The speaker discusses the expected level of maintenance activity for the company in 2024 and mentions that the industry as a whole is experiencing a heavy season for turnarounds. They also mention that the company's capital spend and growth capital will likely be focused on smaller, netback-driven projects rather than larger environmental or regulatory-driven projects in the near future.

The speaker discusses the company's approach to sustainable and strategic capital spending, stating that they aim for around $1.5 billion for regulatory capital and $1 billion for strategic capital. They also mention their experience with managing higher levels of strategic capital in the past. The speaker also touches on the current state of octane and gasoline demand.

The speaker, Gary Simmons, discusses the impact of structural changes on octane lending and how it may affect the company's financial results. He explains that the increase in light sweet crude oil production has led to more naphtha being produced, which in turn affects the octane market. However, he does not anticipate any major changes in the octane market this year, unless there is a prolonged outage in Russia.
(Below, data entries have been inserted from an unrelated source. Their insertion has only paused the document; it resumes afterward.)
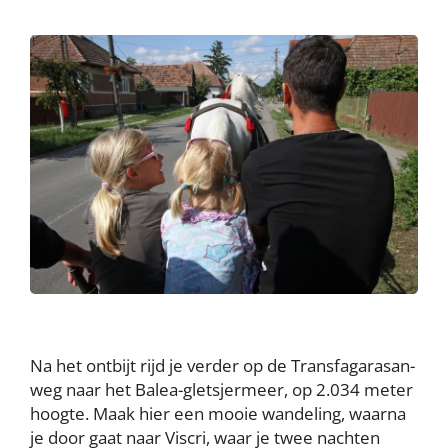
Na het ontbijt rijd je verder op de Transfagarasan-
weg naar het Balea-gletsjermeer, op 2.034 meter
hoogte. Maak hier een mooie wandeling, waarna
je door gaat naar Viscri, waar je twee nachten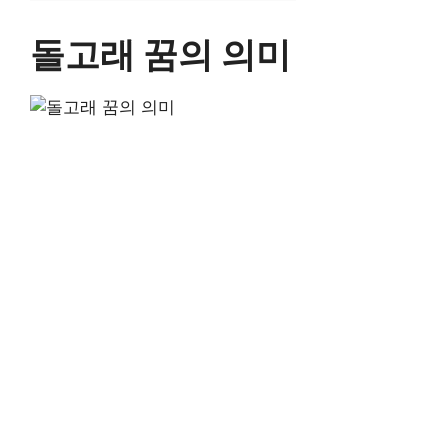
돌고래 꿈의 의미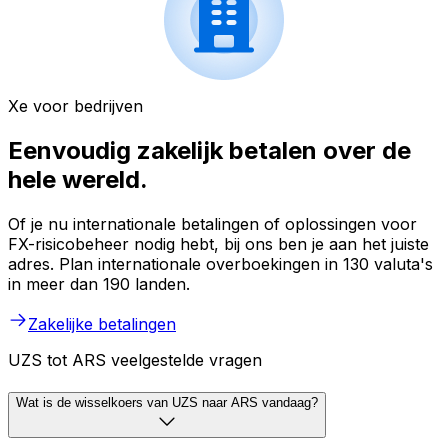
Xe voor bedrijven
Eenvoudig zakelijk betalen over de
hele wereld.
Of je nu internationale betalingen of oplossingen voor
FX-risicobeheer nodig hebt, bij ons ben je aan het juiste
adres. Plan internationale overboekingen in 130 valuta's
in meer dan 190 landen.
Zakelijke betalingen
UZS tot ARS veelgestelde vragen
Wat is de wisselkoers van UZS naar ARS vandaag?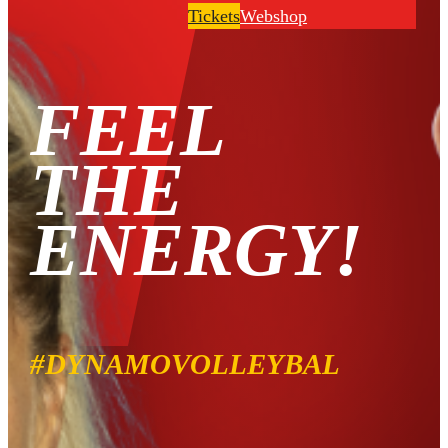
Tickets
Webshop
FEEL
THE
ENERGY!
#DYNAMOVOLLEYBAL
The company's marketing operations in Mexico and the Caribbean have seen a 16% increase in volumes.

The company has 250 branded sites in Mexico, which is the largest growing brand in the country. The company expects to see continued growth with the start-up of a new terminal in Northern Mexico. The gasoline market in Mexico is expected to continue to grow. There were some small operational issues due to cold weather, but it is not expected to impact the quarter's throughput guidance. The renewable diesel volumes performed above nameplate capacity and the company expects a similar level of outperformance in 2024.

The company is unsure of the capacity of the project until it is on the ground and running. They will have a better idea of their capacity guidance in a year. The next question is about refining OpEx, which has been higher this year due to increased electricity prices and cost inflation pressure. The company is working to address these issues.
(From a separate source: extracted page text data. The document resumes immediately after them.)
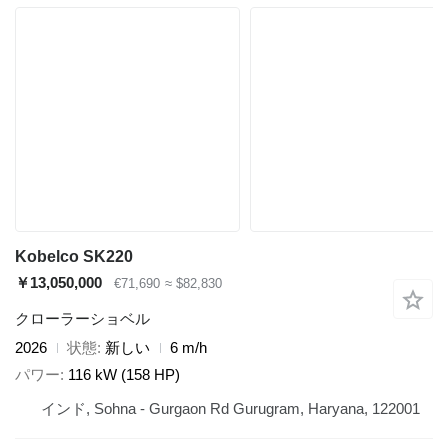
Kobelco SK220
￥13,050,000
€71,690
≈ $82,830
クローラーショベル
2026
状態
新しい
6 m/h
パワー
116 kW (158 HP)
インド, Sohna - Gurgaon Rd Gurugram, Haryana, 122001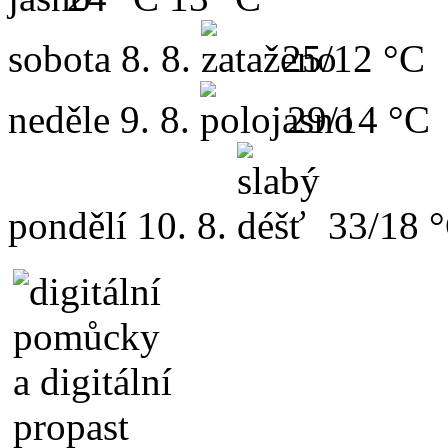
sobota
8. 8.
25/12 °C
neděle
9. 8.
29/14 °C
pondělí
10. 8.
33/18 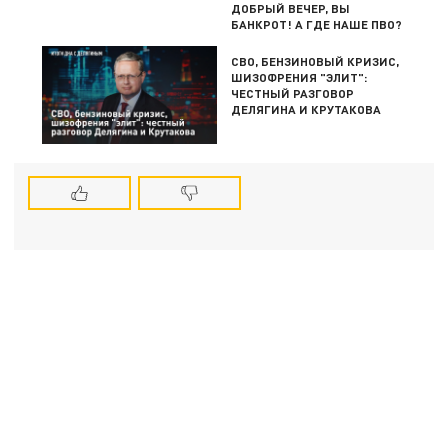
ДОБРЫЙ ВЕЧЕР, ВЫ
БАНКРОТ! А ГДЕ НАШЕ ПВО?
СВО, БЕНЗИНОВЫЙ КРИЗИС,
ШИЗОФРЕНИЯ "ЭЛИТ":
ЧЕСТНЫЙ РАЗГОВОР
ДЕЛЯГИНА И КРУТАКОВА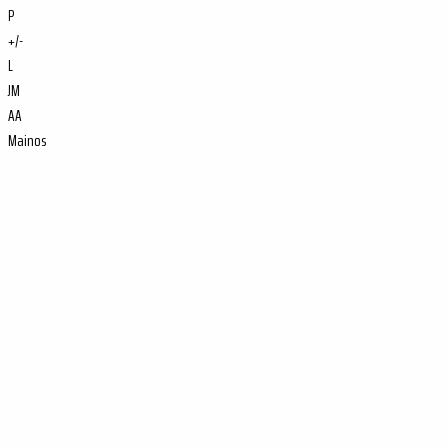
P
+/-
L
JM
AA
Mainos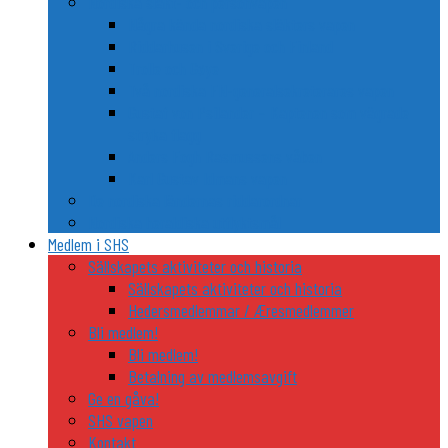
Nordiska släkt- och personvapen
Några kända nordiska släkters vapen
Riddarhusen i Sverige och Finland
Trolle och Gøye
Två nordiska FN-generalsekreterares vapen
Gustaf von Psilander – Kaptenen som vägrade
stryka flagg
Anders Fogh Rasmussens våben
Karl Gustav Idmans vapen
De nordiska ländernas riddarordnar
Nordiska heraldiska utflyktsmål
Medlem i SHS
Sällskapets aktiviteter och historia
Sällskapets aktiviteter och historia
Hedersmedlemmar / Æresmedlemmer
Bli medlem!
Bli medlem!
Betalning av medlemsavgift
Ge en gåva!
SHS vapen
Kontakt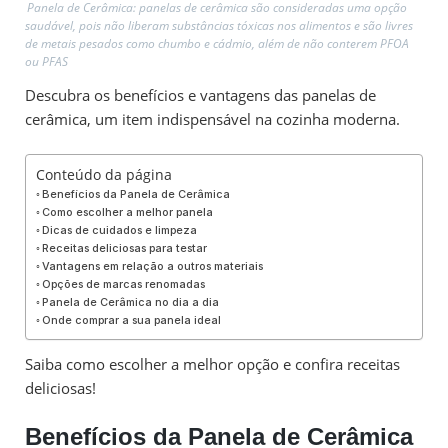
Panela de Cerâmica: panelas de cerâmica são consideradas uma opção
saudável, pois não liberam substâncias tóxicas nos alimentos e são livres
de metais pesados como chumbo e cádmio, além de não conterem PFOA
ou PFAS
Descubra os benefícios e vantagens das panelas de
cerâmica, um item indispensável na cozinha moderna.
Conteúdo da página
Benefícios da Panela de Cerâmica
Como escolher a melhor panela
Dicas de cuidados e limpeza
Receitas deliciosas para testar
Vantagens em relação a outros materiais
Opções de marcas renomadas
Panela de Cerâmica no dia a dia
Onde comprar a sua panela ideal
Saiba como escolher a melhor opção e confira receitas
deliciosas!
Benefícios da Panela de Cerâmica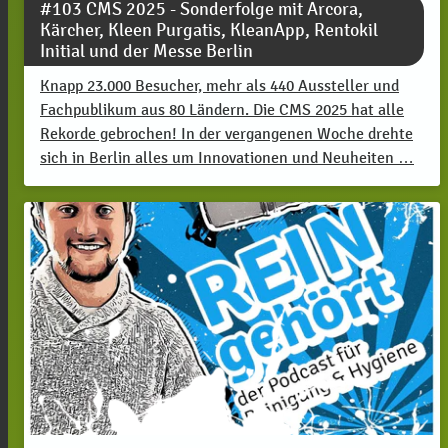
#103 CMS 2025 - Sonderfolge mit Arcora,
Kärcher, Kleen Purgatis, KleanApp, Rentokil
Initial und der Messe Berlin
Knapp 23.000 Besucher, mehr als 440 Aussteller und
Fachpublikum aus 80 Ländern. Die CMS 2025 hat alle
Rekorde gebrochen! In der vergangenen Woche drehte
sich in Berlin alles um Innovationen und Neuheiten …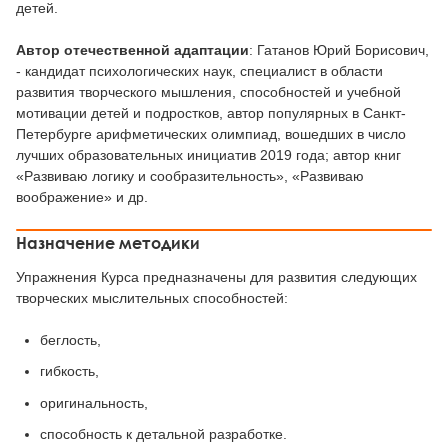
детей.
Автор отечественной адаптации
: Гатанов Юрий Борисович,
- кандидат психологических наук, специалист в области
развития творческого мышления, способностей и учебной
мотивации детей и подростков, автор популярных в Санкт-
Петербурге арифметических олимпиад, вошедших в число
лучших образовательных инициатив 2019 года; автор книг
«Развиваю логику и сообразительность», «Развиваю
воображение» и др.
Назначение методики
Упражнения Курса предназначены для развития следующих
творческих мыслительных способностей:
беглость,
гибкость,
оригинальность,
способность к детальной разработке.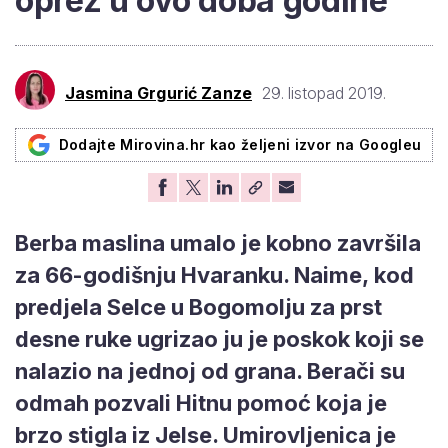
oprez u ovo doba godine
Jasmina Grgurić Zanze
29. listopad 2019.
Dodajte Mirovina.hr kao željeni izvor na Googleu
Berba maslina umalo je kobno završila
za 66-godišnju Hvaranku. Naime, kod
predjela Selce u Bogomolju za prst
desne ruke ugrizao ju je poskok koji se
nalazio na jednoj od grana. Berači su
odmah pozvali Hitnu pomoć koja je
brzo stigla iz Jelse. Umirovljenica je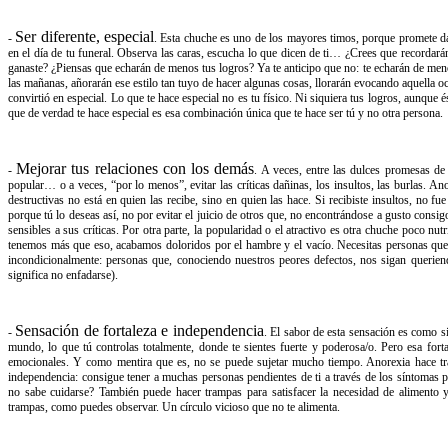
​​Ser​ ​diferente,​ ​especial
-​
​.​ ​Esta​ ​chuche​ ​es​ ​uno​ ​de​ ​los​ ​mayores​ ​timos,​ ​porque​ ​promete​ ​dart
en​ ​el​ ​día​ ​de​ ​tu funeral. Observa las caras, escucha lo que dicen de ti…​ ​¿Crees​ ​que​ ​recordarán​ ​cua
ganaste?​ ​¿Piensas​ ​que​ ​echarán​ ​de​ ​menos​ ​tus​ ​logros?​ ​Ya​ ​te​ ​anticipo que​ ​no:​ ​te​ ​echarán​ ​de​ ​men
​las​ ​mañanas,​ ​añorarán​ ​ese​ ​estilo​ ​tan​ ​tuyo​ ​de​ ​hacer​ ​algunas​ ​cosas,​ ​llorarán evocando​ ​aquella​ ​ocasi
convirtió​ ​en​ ​especial.​ ​Lo​ ​que​ ​te​ ​hace​ ​especial​ ​no​ ​es​ ​tu​ ​físico.​ ​Ni​ ​siquiera​ ​tus​ ​logros,
que​ ​de​ ​verdad​ ​te​ ​hace​ ​especial​ ​es​ ​esa​ ​combinación​ ​única que​ ​te​ ​hace​ ​ser​ ​tú​ ​y​ ​no​ ​otra​ ​persona.
Mejorar​ ​tus​ ​relaciones​ ​con​ ​los​ ​demás
-​ ​​
​.​ ​A veces, entre las dulces promesas d
popular… o a veces, “por lo menos”, evitar las críticas dañinas, los insultos, las burlas. A
destructivas no está en quien las recibe, sino en quien las hace. Si recibiste insultos, no f
porque tú lo deseas así, no por evitar el juicio de otros que, no encontrándose a gusto cons
sensibles a sus críticas. Por otra parte, la popularidad o el atractivo es otra chuche poco nu
tenemos más que eso, acabamos doloridos por el hambre y el vacío. Necesitas personas que t
incondicionalmente: personas que, conociendo nuestros peores defectos, nos sigan querien
significa no enfadarse).
Sensación​ ​de​ ​fortaleza e independencia
-​ ​
.​ El sabor de esta sensación es como s
mundo, lo que tú controlas totalmente, donde te sientes fuerte y poderosa/o. Pero esa fort
emocionales. Y como mentira que es, no se puede sujetar mucho tiempo. Anorexia hace tram
independencia: consigue​ ​tener​ ​a​ ​muchas​ ​personas​ ​pendientes​ ​de​ ​ti​ ​a través de los s
no sabe cuidarse? También puede hacer trampas para satisfacer la necesidad de alimento y
trampas, como puedes observar. Un círculo vicioso que no te alimenta.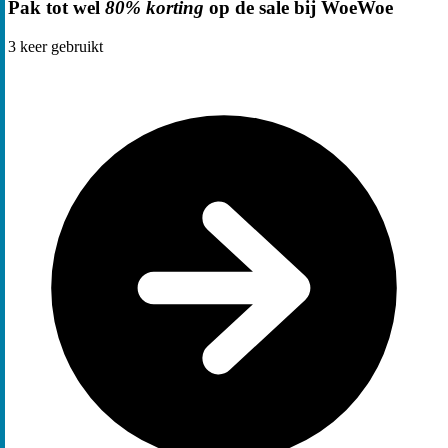
Pak tot wel
80% korting
op de sale bij WoeWoe
3
keer gebruikt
The speaker emphasizes the company's commitment to being the lowest cost guide and mentions their efforts to improve expenses. They discuss the possibility of getting back to a lower cost range and mention the best time to assess expenses is in the third quarter. They also mention several projects that could potentially improve capture in a stable margin environment.
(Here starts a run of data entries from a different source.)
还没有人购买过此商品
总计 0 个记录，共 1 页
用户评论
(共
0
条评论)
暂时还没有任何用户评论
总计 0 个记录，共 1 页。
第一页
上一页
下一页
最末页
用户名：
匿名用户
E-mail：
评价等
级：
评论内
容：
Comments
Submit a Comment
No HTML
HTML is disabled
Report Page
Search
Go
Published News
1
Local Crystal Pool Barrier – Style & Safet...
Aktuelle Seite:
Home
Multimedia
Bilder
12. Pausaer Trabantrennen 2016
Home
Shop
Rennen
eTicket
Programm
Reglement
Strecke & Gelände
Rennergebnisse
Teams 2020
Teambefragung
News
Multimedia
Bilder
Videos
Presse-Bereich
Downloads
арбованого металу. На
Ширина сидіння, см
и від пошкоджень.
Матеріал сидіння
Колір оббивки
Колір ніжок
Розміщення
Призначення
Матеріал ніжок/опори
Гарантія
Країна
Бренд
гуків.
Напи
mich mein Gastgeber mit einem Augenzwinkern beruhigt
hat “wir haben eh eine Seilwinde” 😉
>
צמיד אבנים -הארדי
The speaker discusses the company's disciplined approach to projects and the success of their process in generating returns. They also mention their ability to optimize between different sources of crude oil and do not anticipate a significant impact from the upcoming TMX pipeline. The speaker also addresses the company's strong capital returns and the increase in cash balance over the year. They do not mention any mechanical limits or being locked out of the market for buybacks.

During a recent earnings call, a financial analyst asked about the company's plans for its $3 billion in excess cash. The company's CFO stated that they are comfortable with their current cash balance and aim to stay above $4 billion. They have a strong payout and do not have any immediate plans to pay down debt, but they regularly evaluate their portfolio and consider liability management. The minimum cash balance has been increased to $4 billion, as the company found that their previous minimum of $2 billion was too low during the COVID-19 pandemic. The CFO also mentioned that the company now earns a return on their cash, unlike before. The call concluded with the CFO inviting any further questions and thanking the participants for joining.

The operator thanks the participants and expresses appreciation for their interest in Valero. They are now free to disconnect or log off and continue with their day.

This summary was generated with AI and may contain some inaccuracies.